La idea de desmembramiento tanto nos choca como nos repela. No sólo es incongruente;  no nos parece humana una parte separada del cuerpo; quitada  del cuerpo está terriblemente fuera de lugar.

Teniendo en cuenta éste imagen, debemos reconocer que  la libertad no es igual a la independencia. La verdadera libertad denota estar conectado. Un dedo amputado de la mano no está libre.

La libertad no es el derecho de hacer lo que quiera bajo sus propios términos, sin considerar a los demás. Para ser verdaderamente libre "debe haber  un  peso,” escribió Kierkegaard ," así como el reloj o su funcionamiento  necesita una pesa grande para funcionar bien, y el barco necesita lastre. Y porque el peso se ha desaparecido —el reloj no funciona, el barco no se gobierna— y  por esta razón la vida humana se ha vuelto remolino”.

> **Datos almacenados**
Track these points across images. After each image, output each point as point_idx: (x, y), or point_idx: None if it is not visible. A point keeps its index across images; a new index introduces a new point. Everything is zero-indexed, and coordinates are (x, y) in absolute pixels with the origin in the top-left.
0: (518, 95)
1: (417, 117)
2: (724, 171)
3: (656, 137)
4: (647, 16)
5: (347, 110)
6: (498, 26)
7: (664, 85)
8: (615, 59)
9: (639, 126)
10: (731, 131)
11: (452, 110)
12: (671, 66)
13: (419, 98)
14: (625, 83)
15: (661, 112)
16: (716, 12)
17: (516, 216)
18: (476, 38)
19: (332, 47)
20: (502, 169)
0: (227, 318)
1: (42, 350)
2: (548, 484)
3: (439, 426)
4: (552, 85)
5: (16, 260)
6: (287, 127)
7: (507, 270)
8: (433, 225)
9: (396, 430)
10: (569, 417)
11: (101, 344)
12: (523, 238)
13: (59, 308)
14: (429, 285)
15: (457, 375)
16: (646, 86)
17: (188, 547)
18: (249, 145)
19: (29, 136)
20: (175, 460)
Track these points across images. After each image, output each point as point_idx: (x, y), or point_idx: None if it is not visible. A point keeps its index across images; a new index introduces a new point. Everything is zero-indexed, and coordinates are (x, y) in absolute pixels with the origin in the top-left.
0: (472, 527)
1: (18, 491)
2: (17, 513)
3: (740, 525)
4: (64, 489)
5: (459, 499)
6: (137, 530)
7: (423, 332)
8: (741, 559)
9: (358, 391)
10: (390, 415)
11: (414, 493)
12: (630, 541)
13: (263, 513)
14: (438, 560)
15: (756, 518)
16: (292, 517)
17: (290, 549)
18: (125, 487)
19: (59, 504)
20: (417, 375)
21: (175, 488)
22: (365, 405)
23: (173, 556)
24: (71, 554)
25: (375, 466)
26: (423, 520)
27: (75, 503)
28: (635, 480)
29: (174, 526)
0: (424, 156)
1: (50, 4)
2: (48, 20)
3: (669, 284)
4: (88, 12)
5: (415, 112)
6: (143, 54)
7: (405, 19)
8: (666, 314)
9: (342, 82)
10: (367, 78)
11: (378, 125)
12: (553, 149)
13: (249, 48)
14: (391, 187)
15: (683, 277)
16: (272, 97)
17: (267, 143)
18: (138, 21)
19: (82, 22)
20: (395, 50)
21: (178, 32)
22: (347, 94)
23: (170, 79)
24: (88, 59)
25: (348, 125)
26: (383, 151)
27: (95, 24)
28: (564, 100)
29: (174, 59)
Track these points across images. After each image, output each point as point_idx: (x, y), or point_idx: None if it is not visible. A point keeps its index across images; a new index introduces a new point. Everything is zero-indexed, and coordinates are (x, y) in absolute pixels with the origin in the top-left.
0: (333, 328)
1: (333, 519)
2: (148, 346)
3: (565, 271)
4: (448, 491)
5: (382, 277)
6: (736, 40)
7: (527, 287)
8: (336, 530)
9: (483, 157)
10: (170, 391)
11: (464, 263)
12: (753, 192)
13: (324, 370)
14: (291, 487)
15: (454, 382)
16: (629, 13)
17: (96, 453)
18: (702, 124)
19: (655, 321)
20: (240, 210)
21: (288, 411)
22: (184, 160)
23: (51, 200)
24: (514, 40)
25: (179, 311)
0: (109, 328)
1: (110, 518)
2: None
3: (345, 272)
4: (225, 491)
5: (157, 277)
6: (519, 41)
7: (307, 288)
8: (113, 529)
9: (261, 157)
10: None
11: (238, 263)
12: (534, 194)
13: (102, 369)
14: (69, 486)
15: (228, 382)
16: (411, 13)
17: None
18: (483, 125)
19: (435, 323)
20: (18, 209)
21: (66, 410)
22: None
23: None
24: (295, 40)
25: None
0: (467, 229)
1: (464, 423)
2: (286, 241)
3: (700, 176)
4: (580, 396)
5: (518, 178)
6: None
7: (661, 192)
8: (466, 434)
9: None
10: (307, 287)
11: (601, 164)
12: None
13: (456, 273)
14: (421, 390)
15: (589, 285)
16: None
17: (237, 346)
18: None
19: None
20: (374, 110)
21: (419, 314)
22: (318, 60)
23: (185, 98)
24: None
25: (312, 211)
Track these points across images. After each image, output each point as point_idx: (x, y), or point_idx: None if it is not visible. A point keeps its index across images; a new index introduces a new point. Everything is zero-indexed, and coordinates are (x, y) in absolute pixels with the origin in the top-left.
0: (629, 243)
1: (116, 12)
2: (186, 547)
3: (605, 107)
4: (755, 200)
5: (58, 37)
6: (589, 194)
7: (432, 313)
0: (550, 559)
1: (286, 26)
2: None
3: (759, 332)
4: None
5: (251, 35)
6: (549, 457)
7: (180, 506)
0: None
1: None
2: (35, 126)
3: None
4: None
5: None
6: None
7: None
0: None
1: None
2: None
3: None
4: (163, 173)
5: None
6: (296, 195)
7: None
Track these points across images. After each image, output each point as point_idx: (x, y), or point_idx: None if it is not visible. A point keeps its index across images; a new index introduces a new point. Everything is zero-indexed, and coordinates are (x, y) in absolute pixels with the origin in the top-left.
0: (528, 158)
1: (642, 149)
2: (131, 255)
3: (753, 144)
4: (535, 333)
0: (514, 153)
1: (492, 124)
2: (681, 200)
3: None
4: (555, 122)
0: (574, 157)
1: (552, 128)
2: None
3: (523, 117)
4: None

> **Tarea por realizar**
Prosigue el texto sobre la libertad a partir de la última oración que aparece. Las entradas no desempeñan ningún papel aquí.

> **Resultado de tarea**
El opuesto de la libertad no es la restricción, sino la impotencia. La libertad tiene que ver con capacidad, no sólo con posibilidad. Por eso escribe el apóstol Pablo: “ustedes han sido llamados a ser libres; pero no se valgan de esa libertad para dar rienda suelta a sus pasiones. Más bien sírvanse unos a otros con amor” (Gal 5.13). La libertad incluye la capacidad de amar, y el forjar de vínculos con otra gente que posibilita el amor.

El Nuevo Testamento nos enseña que somos miembros los unos de los otros (1 Co 12:14-21). Estamos sanos espiritualmente en la medida en que los tejidos de nuestras vidas se entrelazan entre sí. No se puede lograr la fe solo. La interdependencia, no la independencia, es el modelo de Dios para la vida. Cuando no nos andamos relacionados con los demás, no sólo nos volvemos alienados de Dios y otra gente, sino también de nuestro ser más profundo.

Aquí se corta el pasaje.